Thursday, December 23, 2010

The many faces of ourselves

I cannot stop looking at my children. It's like a drug.  I adore their faces.  Caroline, though not even 5 months old, has some of the most intricate expressions. And while she's generally amused, she does have a pretty good range from joyous to silly to peeved to anxious to sad to bewildered to just plain mad.  She even has The Look (i.e. the face I apparently give to the males in my house when I am not pleased with their current activity or conversational pursuits).

Yeah, kind of like that one

The ladies at daycare were remarking on The Look just last week when she very clearly wanted to be held and they were too busy to do it.  Ms Kim got it for approximately an hour which clearly distressed her given that most of her other daily clients are little balls of blubbery baby without much emotive radiation except smiling, sleeping, or crying. She was just not used to such complex imagery on the face of a babe.


And Jack, well, watching that kid's face is like watching VH1's pop up video.  His thoughts stream onto his face in real time and as his mental processes have become more complex, so too have his expressions.  It is wondrous to see pure, and often concentrated, emotion orchestrated by the 50+ muscles of the human face.  He often peppers in sound to complete the symphony in a humorously simple way.  His pout is heart wrenching, his anger is infuriating, his laugh is infectious, and his joy makes angels sing and flowers bloom. 

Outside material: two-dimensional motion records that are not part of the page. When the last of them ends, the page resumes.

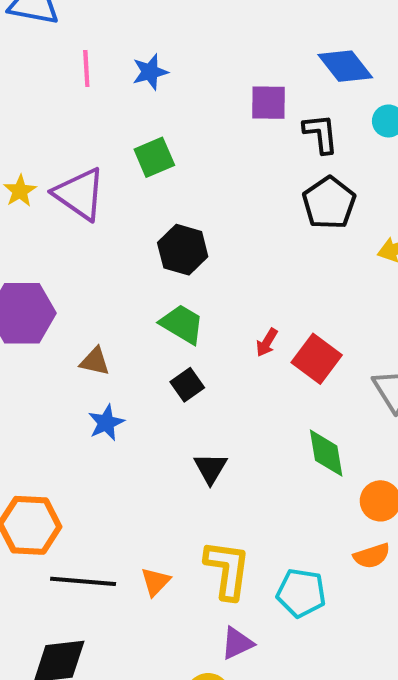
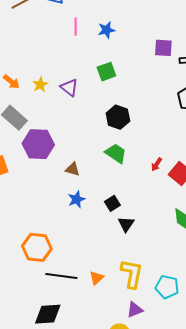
purple triangle: (80, 194) -> (69, 88), size x0.7
black square: (187, 385) -> (112, 203), moved

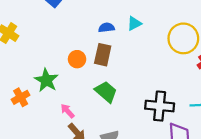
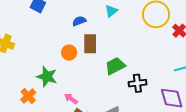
blue semicircle: (106, 28) -> (79, 21), moved
green trapezoid: (106, 92) -> (115, 66), moved, turned -55
black cross: (160, 106) -> (137, 83), moved, size x0.7

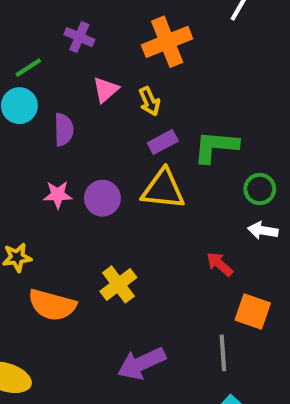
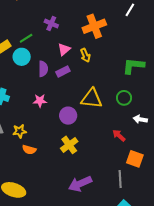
purple rectangle: (163, 142) -> (63, 71), moved
green L-shape: (216, 147) -> (133, 66), moved
green circle: (260, 189) -> (124, 98), moved
purple circle: (102, 198) -> (68, 116), moved
orange semicircle: (52, 305) -> (29, 150), moved, size x0.6

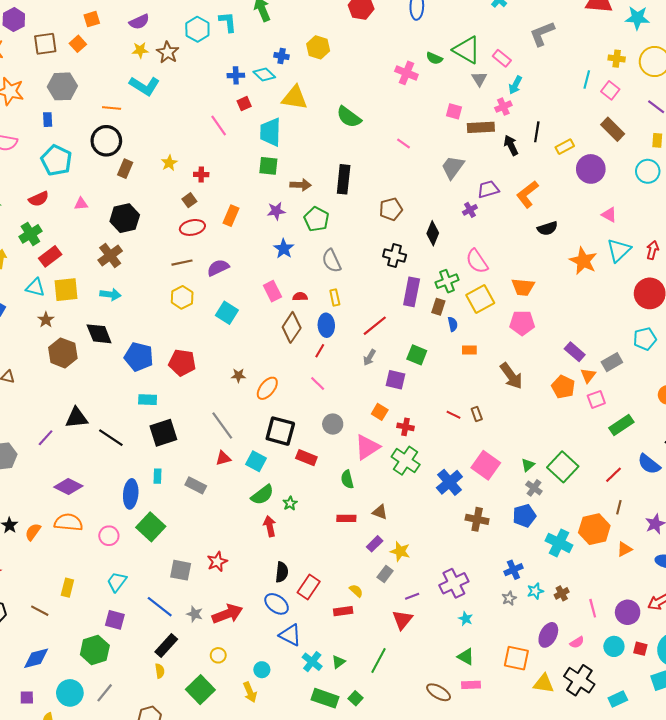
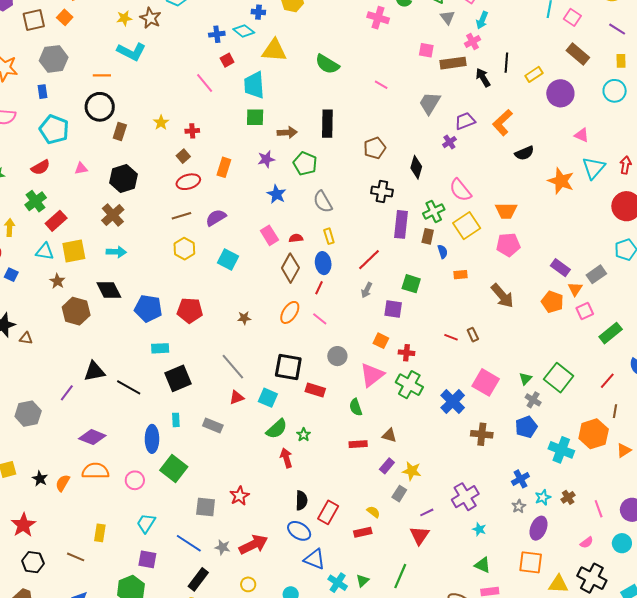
orange ellipse: (267, 388) -> (290, 312), moved
purple ellipse: (548, 635) -> (539, 528), moved

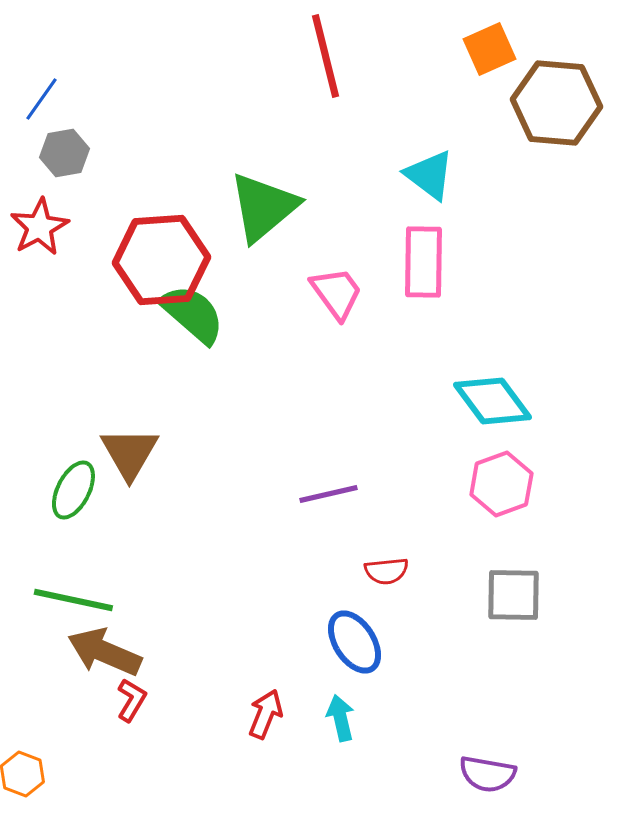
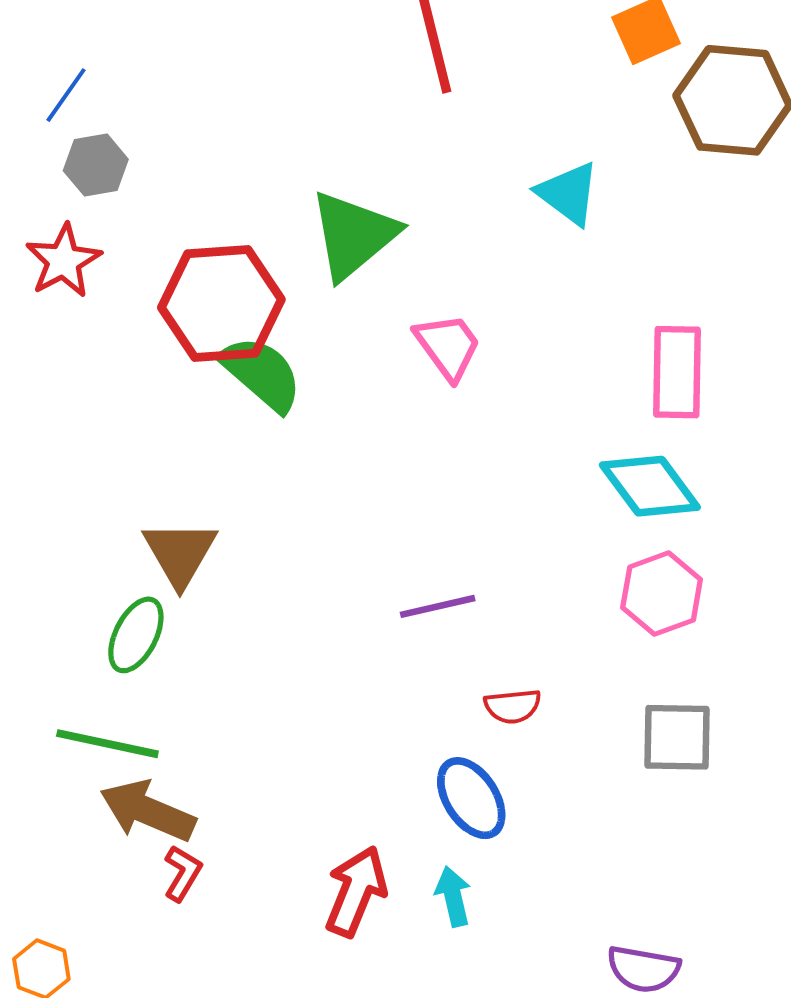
pink rectangle: (423, 262) -> (677, 372), moved
green ellipse: (73, 490) -> (136, 635), moved
red arrow: (265, 714) -> (356, 891), size x1.4

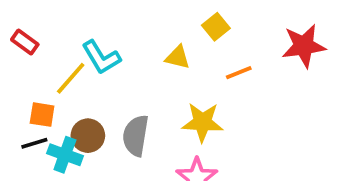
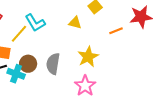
orange line: (239, 73) -> (116, 31), moved
yellow star: (202, 122) -> (88, 57), turned -30

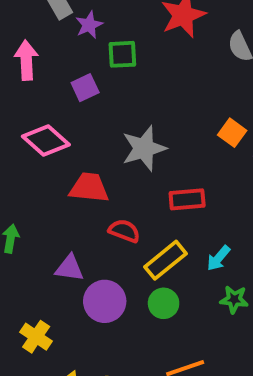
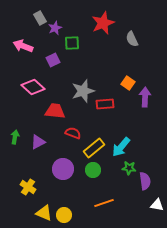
pink arrow: (26, 60) -> (23, 46), turned -66
red rectangle: (187, 199) -> (105, 104), moved
cyan arrow: (218, 258) -> (121, 147), size x1.5
purple triangle: (69, 268) -> (38, 142), moved, turned -35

 Even when he sleeps, his sweet little brow furrows and lifts like a silent movie screen.  Recently, with the nearing of his second birthday, a new reckoning is dawning...mischievous defiance.  And I think this is perhaps one of the hardest parts of parenting to date for me.  He knows his smile can melt me into an accepting puddle in milliseconds and he has combined it with an ever so slight twinkle and tilt of his head that I simply cannot resist reciprocating with a permagrin.  Problem is, he uses said expression when his arm is outstretched towards the thing he knows he should not be touching in a strange game of Stop Me If You Have The Cajones.


I wish I could capture him on video so I could keep it forever because I know too soon it will be replaced with the self consciousness of adolescence, the snarl of the teenage years, or the masked facies (no, Matilda, that's not a typo...look it up) that all good adults learn to effect.  Unfortunately, he is neither still enough nor cooperative enough to allow such a recording so it will forever have to be imprinted on my own personal internal movie reel.


I wonder if all parents feel this overwhelming desire to watch their children. Is it an instinctual thing to ensure their safety or more of a fascination with another human that looks eerily similar to myself and Matilda?  Perhaps it's just because I don't want to miss any second of their lives and given how fast the first two years have gone by, I am almost afraid to blink.


I've met a few people recently who never had children and as my little family sat on the floor tonight, laughing about stuffed animals and Sissy's newly discovered ability to roll over, I couldn't help but think how much they are missing out on. For me, there is no comparable happiness like my son crawling up into my lap to hug me around the neck and say "Luff you." And catching glimpses of my husband, my father, and many other beloved family members in the expressions of my children warms a very central part of my soul by reassuring me that life and love are both continuous and contiguous and we all leave a very meaningful and lasting legacy in the hearts and on the faces of these beautiful children we create.